Maghreb : Quand le tropisme algérien de Macron agace à Paris !

Bien qu’elle soit silencieuse, la crise entre Rabat et Paris est tellement profonde que le Royaume n’a pas encore nommé un ambassadeur pour succéder à Mohammed Benchaâboun. La brouille a pris des proportions telles que la droite française a commencé à s’inquiéter. Les Républicains n’ont eu de cesse de reprocher au président français ses maladresses et sa politique hasardeuse à l’endroit du Maroc. Raison pour laquelle le président des LR s’est évertué à se rendre personnellement au Royaume en compagnie d’une importante délégation de son parti pour chercher les moyens d’apaiser la tension, avec les partis de la majorité, dont le RNI et l’Istiqlal. La droite française reproche aussi au locataire de l’Élysée son obsession algérienne qui l’a aveuglé au point de négliger un allié aussi important que le Maroc.

Moins initié aux enjeux du Maghreb que ses prédécesseurs, Macron a voulu marquer l’Histoire en étant le premier président français à clore le dossier mémoriel avec le régime algérien. Un pari raté aux yeux de l’ex-ambassadeur français en Algérie, Xavier Driencourt.

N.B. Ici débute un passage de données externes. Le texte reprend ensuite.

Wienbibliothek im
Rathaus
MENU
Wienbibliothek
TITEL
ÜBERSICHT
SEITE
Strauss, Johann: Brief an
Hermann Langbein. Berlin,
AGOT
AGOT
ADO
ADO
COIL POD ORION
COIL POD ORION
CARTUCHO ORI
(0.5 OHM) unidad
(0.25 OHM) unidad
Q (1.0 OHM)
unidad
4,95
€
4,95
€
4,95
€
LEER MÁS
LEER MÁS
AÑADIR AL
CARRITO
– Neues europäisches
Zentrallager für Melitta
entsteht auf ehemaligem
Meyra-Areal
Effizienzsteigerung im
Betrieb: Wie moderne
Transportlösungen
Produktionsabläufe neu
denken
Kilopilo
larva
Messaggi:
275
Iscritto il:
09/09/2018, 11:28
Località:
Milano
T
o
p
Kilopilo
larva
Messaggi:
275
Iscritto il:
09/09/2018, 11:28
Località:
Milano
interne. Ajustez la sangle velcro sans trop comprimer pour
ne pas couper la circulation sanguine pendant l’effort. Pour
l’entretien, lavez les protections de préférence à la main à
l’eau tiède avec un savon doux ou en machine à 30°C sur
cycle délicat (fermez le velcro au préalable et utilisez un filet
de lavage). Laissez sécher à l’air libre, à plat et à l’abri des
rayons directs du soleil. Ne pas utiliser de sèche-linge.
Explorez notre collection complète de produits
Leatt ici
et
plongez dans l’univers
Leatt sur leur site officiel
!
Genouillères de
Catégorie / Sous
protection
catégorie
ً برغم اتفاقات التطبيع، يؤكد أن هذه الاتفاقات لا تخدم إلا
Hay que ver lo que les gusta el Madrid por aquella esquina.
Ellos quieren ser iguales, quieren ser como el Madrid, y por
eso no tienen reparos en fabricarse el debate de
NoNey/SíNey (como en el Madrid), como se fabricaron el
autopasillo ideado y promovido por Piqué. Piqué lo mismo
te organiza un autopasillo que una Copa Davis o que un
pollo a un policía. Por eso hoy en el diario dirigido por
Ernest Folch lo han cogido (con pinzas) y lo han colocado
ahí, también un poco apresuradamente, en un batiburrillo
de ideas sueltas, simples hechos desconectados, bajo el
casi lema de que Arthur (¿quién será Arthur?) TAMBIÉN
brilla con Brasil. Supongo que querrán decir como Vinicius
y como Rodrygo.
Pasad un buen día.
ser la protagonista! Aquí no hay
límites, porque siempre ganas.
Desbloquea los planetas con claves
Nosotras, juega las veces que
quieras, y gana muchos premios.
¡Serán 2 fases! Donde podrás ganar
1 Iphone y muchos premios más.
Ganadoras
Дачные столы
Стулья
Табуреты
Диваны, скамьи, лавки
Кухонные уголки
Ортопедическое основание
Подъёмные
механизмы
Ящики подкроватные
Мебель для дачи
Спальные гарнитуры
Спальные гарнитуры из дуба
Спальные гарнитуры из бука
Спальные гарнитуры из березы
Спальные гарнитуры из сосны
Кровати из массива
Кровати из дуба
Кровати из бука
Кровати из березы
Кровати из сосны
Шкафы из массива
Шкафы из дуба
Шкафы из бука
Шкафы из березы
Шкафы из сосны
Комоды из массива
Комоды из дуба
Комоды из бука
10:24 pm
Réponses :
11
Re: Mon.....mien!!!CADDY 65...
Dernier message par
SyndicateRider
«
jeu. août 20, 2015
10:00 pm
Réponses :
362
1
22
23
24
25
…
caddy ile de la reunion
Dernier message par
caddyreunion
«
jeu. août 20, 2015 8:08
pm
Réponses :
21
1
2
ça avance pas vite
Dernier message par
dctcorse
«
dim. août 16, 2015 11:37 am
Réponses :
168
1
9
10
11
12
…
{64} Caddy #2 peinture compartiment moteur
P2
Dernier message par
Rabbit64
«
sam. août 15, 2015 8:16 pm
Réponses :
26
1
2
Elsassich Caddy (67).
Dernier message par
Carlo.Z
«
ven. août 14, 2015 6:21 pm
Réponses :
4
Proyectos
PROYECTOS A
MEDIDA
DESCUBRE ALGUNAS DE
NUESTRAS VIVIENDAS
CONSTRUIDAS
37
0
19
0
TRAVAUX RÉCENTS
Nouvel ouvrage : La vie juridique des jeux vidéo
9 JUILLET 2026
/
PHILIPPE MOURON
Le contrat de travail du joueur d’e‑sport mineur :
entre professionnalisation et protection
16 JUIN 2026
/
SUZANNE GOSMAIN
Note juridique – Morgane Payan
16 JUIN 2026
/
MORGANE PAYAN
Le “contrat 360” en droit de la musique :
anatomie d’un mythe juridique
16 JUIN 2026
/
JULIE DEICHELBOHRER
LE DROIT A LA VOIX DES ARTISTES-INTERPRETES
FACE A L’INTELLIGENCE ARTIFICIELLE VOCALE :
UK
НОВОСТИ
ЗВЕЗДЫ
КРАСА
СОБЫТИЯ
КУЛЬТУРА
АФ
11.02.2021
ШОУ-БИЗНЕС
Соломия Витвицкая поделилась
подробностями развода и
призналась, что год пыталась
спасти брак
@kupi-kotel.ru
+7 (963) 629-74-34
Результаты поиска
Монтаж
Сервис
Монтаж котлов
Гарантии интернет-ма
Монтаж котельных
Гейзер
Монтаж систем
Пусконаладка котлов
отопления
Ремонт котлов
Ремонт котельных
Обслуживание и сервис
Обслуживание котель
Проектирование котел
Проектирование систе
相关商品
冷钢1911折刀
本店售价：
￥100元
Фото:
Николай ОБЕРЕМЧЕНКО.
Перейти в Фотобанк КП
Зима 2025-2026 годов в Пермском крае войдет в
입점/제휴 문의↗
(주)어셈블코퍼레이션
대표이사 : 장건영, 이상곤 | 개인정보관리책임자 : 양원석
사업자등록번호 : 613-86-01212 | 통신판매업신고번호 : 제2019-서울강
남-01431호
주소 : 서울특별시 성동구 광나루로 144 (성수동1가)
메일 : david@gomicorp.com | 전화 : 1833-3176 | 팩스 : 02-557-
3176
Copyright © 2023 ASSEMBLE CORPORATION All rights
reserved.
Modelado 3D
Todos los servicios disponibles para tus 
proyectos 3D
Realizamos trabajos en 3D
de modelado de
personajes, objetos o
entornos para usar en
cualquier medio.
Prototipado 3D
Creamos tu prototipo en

Dans une note publiée à l’institut Thomas More, le diplomate français a clairement reconnu que le tropisme algérien de Macron n’a rien apporté de concret et n’a fait que dégrader les relations avec le Maroc. « A ce stade, nous nous sommes écartés du Maroc et nous ne récoltons rien, ou pas grand-chose, de notre pari algérien », a-t-il souligné, tout en faisant part de sa crainte que le Royaume aille, dans les années à venir, à la recherche d’autres partenaires, tels que les Etats Unis, l’Espagne, Israël et la Chine, au détriment du partenaire français.